Криспин спустился вниз, пересек центральную часть маленькой церкви, где давным-давно стоял алтарь бога, перешел на другую сторону и там поднялся по лестнице на несколько ступенек от земли. Потом обернулся и посмотрел назад, на северную стену, в точно такой же перспективе.
Другой император, другая императрица, их двор. Те же цвета, почти в точности. И совершенно другое произведение, утверждающее (для тех, что умеет смотреть и видеть) нечто совсем иное, с любовью.
Валерий Второй, который в молодости был Петром Тракезийским, стоял там, так же, как Леонт на противоположной стене, не высокий, совсем не золотой, уже не молодой.
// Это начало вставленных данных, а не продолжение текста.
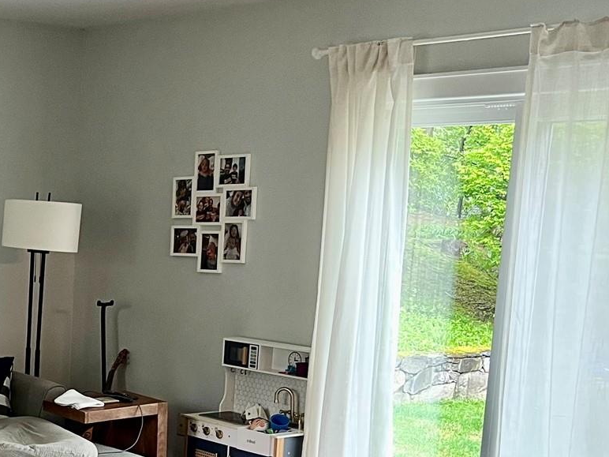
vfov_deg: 20.8
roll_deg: -1.0
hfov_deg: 26.7
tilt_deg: -11.0
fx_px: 1214
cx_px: 4
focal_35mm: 69
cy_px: 419
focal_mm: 5.7
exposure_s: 1/60
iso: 200
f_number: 1.5
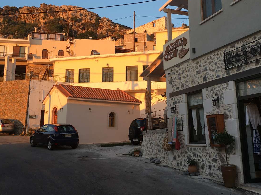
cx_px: 134
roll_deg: +0.8
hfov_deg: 44.8
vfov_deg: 34.0
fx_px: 317
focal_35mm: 42
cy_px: 64
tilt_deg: +11.1
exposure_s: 1/223
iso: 25
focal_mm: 4.15
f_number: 2.2
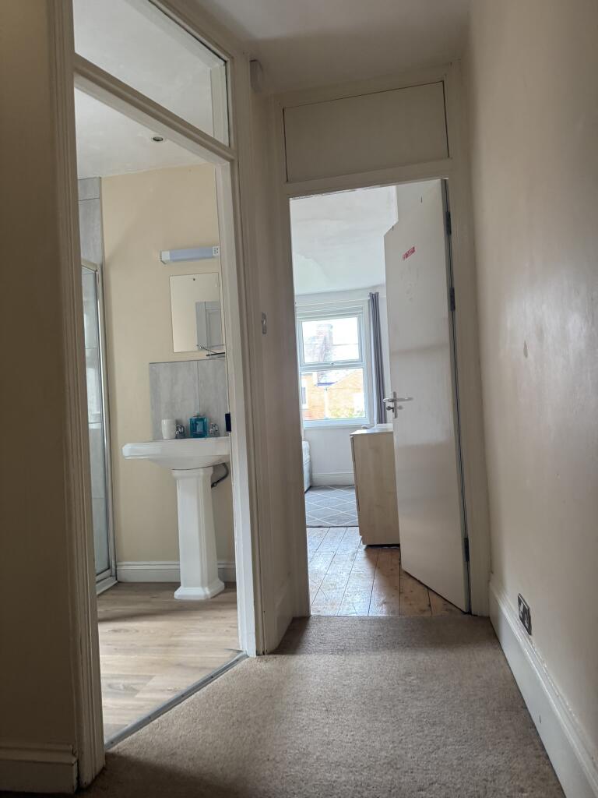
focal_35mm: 24
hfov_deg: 56.8
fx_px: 553
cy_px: 399
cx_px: 299
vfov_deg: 71.6
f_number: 1.78
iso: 160
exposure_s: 1/121
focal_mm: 6.76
Круглолицый (таким он и был), с редеющими волосами (так и было); его мудрые, насмешливые серые глаза смотрят на Батиару, где зародилась Империя, та Империя, которую он мечтал возродить.
Рядом с ним стояла его танцовщица.
И благодаря игре линий, света, стекла и искусства взгляд зрителя останавливался на Аликсане даже чаще, чем на стоящем рядом императоре, и не хотел покидать ее. «Вот где красота, — поневоле думал зритель, — и нечто другое, нечто большее».
Тем не менее взгляд двигался дальше (и снова возвращался), так как вокруг этих двоих стояли придворные, мужчины и женщины, чтобы и в грядущие века можно было смотреть на них и в них. И здесь Криспин изобразил их иначе.
На этот раз каждая фигура на панно была уникальной. Поза, жест, глаза. Беглому взгляду вошедшего эти два панно могли показаться одинаковыми. Но стоило только присмотреться, и разница становилась очевидной. Здесь император и императрица были жемчужинами в короне среди других драгоценностей, а каждый из их приближенных давал собственные свет или тень. И Криспин, который стал здесь их создателем, их повелителем, написал их имена на сарантийском языке в складках одежды и драпировках, чтобы пришедшие после их знали. Ведь главным для него в этой работе было назвать их, чтобы помнили.
Гезий, престарелый канцлер, бледный, как лист пергамента, с острым умом, подобным клинку; стратиг Леонт (и здесь тоже, так что он изображен на каждой стене); восточный патриарх Закариос, седовласый, седобородый, держащий в длинных пальцах солнечный диск. Рядом с этим священником (неслучайно, здесь нет случайностей) — маленькая темная мускулистая фигурка в серебряном шлеме, ярко-голубой тунике и с хлыстом в руке. И еще меньшая фигурка, босоногая, на удивление, среди придворных, с широко раскрытыми глазами и смешно растрепанными каштановыми волосами, а рядом написано имя Артибас.
Рядом с Леонтом стоял могучий черноволосый румяный солдат, не такого высокого роста, но более широкоплечий, одетый в придворные одежды, но в цвета саврадийской кавалерии, с железным шлемом под мышкой. Рядом с ним — худой бледный мужчина (на приблизительно передающей сходство мозаике он получился еще более худым и бледным) с острыми чертами лица и длинным носом, с внимательным взглядом. Его лицо вызывало тревогу, он с обидой смотрел на пару в центре. Его имя было написано на свернутом пергаменте в его руке.